* Auszug *
========================

Blick: Herr Elsener, Sie müssen es wissen: Wie fühlt es sich an, verhaftet zu werden?
Ruedi Elsener:
Dieses Gespräch fängt ja gut an (lacht). Das Ganze passierte 1979 kurz nach meinem Wechsel von Eintracht Frankfurt zum FCZ. Ich wohnte damals noch im Hotel Holiday Inn in Regensdorf, als an einem Montag um 5.30 Uhr das Telefon klingelte.

Wer war dran?
Meine Mutter. Sie klang ganz aufgeregt und sagte: «Jetzt war grad die Polizei hier. Die suchen dich!»

Was war Ihr erster Gedanke?
Ich konnte mir das alles nicht erklären. Deshalb legte ich mich ins Bett zurück. Als ich wieder eindöste, klopfte es plötzlich an der Tür. Ich öffnete, und da stand ein Polizist vor mir, der mir sagte, es läge ein Haftbefehl gegen mich vor. Natürlich wollte ich sofort wissen, warum. Doch er meinte nur, er dürfe mir das nicht sagen.

Wie gings weiter?
Er nahm mich dann auf den Polizeiposten in Zürich mit. Dort hiess es: «Am besten geben Sie alles zu!» Ich: «Was soll ich zugeben?» Sie: «Dass Sie einen Porsche geklaut haben.»

Sie sassen dann zweieinhalb Tage in Untersuchungshaft. Wie schlimm war das?
Das war sehr schlimm. Im Zimmer hatte es nur ein Klappbett, einen Klappstuhl und eine Militärdecke. Mehr nicht. Keine Zahnbürste und ich durfte nicht mal duschen. Man nahm mir dann die Fingerabdrücke ab und befragte mich immer wieder. Mittlerweile suchte mich auch der FCZ, weil sie ja nicht wissen konnten, dass ich im Knast steckte. Ich bin dann am Mittwochmittag endlich freigekommen, habe anschliessend ein Einzeltraining absolviert und am Abend gegen Chiasso bereits wieder gespielt.

========================

* Quellenmaterial *
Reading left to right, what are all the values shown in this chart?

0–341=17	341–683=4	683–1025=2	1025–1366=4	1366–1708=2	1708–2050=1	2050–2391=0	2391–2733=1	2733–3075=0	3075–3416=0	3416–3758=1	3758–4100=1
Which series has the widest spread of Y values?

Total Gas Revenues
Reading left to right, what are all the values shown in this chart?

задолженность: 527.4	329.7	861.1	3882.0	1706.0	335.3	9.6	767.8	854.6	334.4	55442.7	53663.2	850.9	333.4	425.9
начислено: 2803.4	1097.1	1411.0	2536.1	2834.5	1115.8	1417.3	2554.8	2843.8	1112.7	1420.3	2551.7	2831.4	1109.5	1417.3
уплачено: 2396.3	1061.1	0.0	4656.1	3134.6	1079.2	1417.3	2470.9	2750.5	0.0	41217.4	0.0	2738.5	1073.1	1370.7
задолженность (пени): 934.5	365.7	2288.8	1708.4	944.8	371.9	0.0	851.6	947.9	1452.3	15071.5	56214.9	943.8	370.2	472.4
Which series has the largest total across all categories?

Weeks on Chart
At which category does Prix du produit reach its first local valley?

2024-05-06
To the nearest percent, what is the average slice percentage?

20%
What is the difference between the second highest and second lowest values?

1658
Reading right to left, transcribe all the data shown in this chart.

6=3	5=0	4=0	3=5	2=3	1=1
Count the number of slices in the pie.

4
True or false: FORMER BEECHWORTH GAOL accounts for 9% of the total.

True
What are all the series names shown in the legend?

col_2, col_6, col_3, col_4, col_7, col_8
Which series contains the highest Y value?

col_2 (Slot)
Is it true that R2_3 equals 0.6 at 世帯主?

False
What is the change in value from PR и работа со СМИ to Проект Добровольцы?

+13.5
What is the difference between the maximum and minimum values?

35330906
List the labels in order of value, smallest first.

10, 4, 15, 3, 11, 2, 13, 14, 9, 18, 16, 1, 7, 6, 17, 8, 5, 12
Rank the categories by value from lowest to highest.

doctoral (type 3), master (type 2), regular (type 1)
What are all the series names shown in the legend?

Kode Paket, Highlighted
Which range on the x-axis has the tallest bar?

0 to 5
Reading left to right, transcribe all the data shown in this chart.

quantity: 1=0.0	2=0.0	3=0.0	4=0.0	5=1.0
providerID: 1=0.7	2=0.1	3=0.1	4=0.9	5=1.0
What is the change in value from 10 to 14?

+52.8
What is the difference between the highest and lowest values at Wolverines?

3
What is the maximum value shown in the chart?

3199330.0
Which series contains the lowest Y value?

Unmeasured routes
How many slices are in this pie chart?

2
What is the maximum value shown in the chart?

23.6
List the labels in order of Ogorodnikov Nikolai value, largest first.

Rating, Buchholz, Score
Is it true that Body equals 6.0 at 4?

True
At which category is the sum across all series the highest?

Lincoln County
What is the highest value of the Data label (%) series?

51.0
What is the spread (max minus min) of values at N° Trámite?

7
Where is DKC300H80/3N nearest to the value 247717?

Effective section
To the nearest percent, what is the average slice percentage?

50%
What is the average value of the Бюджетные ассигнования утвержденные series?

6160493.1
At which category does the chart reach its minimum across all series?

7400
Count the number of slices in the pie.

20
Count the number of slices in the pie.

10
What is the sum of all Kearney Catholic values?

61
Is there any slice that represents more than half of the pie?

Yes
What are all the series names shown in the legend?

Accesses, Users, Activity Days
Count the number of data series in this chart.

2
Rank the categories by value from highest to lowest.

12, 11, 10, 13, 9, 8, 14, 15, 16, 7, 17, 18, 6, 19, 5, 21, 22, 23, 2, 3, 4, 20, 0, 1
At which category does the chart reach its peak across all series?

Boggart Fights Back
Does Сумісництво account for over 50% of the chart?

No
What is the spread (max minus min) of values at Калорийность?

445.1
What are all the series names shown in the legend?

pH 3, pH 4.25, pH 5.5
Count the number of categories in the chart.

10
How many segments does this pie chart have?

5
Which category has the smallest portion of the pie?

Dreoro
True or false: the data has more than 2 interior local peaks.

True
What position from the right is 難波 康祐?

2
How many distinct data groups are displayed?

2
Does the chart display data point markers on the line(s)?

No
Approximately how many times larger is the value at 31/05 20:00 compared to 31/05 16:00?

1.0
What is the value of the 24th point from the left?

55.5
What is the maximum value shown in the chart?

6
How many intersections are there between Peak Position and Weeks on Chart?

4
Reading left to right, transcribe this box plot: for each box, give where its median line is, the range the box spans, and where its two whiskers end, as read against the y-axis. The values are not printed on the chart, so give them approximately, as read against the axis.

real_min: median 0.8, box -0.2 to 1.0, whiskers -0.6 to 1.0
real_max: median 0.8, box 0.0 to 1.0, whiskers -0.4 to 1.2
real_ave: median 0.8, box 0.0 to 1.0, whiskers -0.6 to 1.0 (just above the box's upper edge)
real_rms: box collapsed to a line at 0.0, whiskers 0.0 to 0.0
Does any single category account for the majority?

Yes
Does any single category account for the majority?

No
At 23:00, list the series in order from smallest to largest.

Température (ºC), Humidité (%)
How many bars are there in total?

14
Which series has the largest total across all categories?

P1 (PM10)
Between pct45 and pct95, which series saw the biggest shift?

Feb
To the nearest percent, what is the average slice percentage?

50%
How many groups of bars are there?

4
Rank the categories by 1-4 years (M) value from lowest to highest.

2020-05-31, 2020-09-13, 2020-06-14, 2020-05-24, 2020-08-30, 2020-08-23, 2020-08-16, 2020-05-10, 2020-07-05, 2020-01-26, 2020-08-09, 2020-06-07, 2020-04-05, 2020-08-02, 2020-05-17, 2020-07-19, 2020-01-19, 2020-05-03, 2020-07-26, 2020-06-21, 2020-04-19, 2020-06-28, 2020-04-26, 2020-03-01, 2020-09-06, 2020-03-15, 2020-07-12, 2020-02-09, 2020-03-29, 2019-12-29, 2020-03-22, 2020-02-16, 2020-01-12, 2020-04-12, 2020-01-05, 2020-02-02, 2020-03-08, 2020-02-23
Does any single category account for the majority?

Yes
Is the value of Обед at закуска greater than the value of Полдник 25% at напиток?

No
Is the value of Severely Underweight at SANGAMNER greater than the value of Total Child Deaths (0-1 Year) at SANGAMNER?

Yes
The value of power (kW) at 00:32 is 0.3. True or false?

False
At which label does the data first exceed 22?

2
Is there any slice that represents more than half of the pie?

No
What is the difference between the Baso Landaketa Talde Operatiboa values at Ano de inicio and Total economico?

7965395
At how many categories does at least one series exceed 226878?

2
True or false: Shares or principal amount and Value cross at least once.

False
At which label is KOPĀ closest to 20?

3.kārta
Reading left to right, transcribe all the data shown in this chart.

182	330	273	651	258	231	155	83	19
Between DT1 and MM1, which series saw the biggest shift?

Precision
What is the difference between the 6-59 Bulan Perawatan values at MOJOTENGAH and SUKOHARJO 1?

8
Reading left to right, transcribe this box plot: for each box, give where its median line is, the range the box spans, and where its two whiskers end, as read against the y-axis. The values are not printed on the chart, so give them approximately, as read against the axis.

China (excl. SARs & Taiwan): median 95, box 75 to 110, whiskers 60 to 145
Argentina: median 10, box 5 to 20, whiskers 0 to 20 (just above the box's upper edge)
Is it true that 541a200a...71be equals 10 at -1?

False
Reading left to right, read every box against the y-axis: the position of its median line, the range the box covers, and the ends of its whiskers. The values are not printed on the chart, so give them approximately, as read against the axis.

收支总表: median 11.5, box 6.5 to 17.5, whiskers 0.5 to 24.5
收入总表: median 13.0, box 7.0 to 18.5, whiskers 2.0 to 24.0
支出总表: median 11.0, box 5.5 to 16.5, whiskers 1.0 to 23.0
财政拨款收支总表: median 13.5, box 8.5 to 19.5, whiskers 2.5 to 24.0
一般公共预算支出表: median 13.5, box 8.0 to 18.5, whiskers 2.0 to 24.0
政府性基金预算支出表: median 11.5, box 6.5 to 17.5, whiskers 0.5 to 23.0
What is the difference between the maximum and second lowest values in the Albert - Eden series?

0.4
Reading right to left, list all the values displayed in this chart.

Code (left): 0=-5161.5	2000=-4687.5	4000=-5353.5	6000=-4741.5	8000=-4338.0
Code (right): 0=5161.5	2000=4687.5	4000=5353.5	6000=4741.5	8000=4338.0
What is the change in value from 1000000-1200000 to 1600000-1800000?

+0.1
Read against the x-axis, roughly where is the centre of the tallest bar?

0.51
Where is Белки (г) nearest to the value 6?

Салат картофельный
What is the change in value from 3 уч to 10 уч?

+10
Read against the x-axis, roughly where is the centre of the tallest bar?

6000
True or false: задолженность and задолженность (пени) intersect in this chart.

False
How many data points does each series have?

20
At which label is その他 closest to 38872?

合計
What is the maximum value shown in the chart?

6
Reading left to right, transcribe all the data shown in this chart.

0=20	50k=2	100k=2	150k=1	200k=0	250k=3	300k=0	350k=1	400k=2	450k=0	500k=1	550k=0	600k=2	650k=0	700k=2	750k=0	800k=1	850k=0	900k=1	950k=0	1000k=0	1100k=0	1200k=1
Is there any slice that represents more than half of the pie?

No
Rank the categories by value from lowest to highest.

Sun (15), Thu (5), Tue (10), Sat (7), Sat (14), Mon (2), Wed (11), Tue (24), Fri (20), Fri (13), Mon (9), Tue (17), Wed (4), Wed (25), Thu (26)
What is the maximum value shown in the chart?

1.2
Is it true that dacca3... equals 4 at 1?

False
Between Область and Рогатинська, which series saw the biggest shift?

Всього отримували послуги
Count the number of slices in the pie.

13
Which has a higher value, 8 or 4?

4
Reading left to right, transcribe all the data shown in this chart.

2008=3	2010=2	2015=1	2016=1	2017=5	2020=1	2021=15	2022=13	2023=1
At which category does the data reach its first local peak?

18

========================

* Aufgaben *
a: Um welche Uhrzeit klingelte laut dem Interview mit Ruedi Elsener an jenem Montag das Telefon?
b: Schreibe das Interview mit Ruedi Elsener im Anschluss an seine letzte Antwort weiter.
Die Einträge sind eigenständiges Material und haben mit dem Interview nichts zu tun.

* Antworten *
a: Um 5.30 Uhr.

b:
Sie waren unschuldig. Ihr früherer GC-Teamkollege Jonny Hey war in den Porsche-Diebstahl und Versicherungsbetrug involviert und zog Sie mit rein, ohne dass Sie davon etwas wussten. Haben Sie Hey mal verziehen?
Nein, das geht nicht, er hat mich da voll reingeritten. Jahre später habe ich ihn an einem Legendenspiel gesehen. Doch er hat so getan, als ob nie etwas gewesen wäre.

Ruedi Elsener (68)

Der Stadtzürcher wurde sowohl mit GC (1978) als auch mit dem FC Zürich (1981) Meister. Dazwischen spielte er für eine Saison mit Eintracht Frankfurt in der Bundesliga. Später kickte er noch für Xamax, Vevey und Yverdon. 1978 wurde er zum besten Schweizer Fussballer gewählt. Ausserdem stand er dreimal in ­einem Cupfinal (alle verloren) und dreimal im Ligacup-Final (alle gewonnen).

Auch in der Nati war der Stürmer erfolgreich. In 48 Länderspielen schoss er 6 Tore, das bedeutendste war sein Siegestreffer 1982 gegen den amtierenden Weltmeister Italien.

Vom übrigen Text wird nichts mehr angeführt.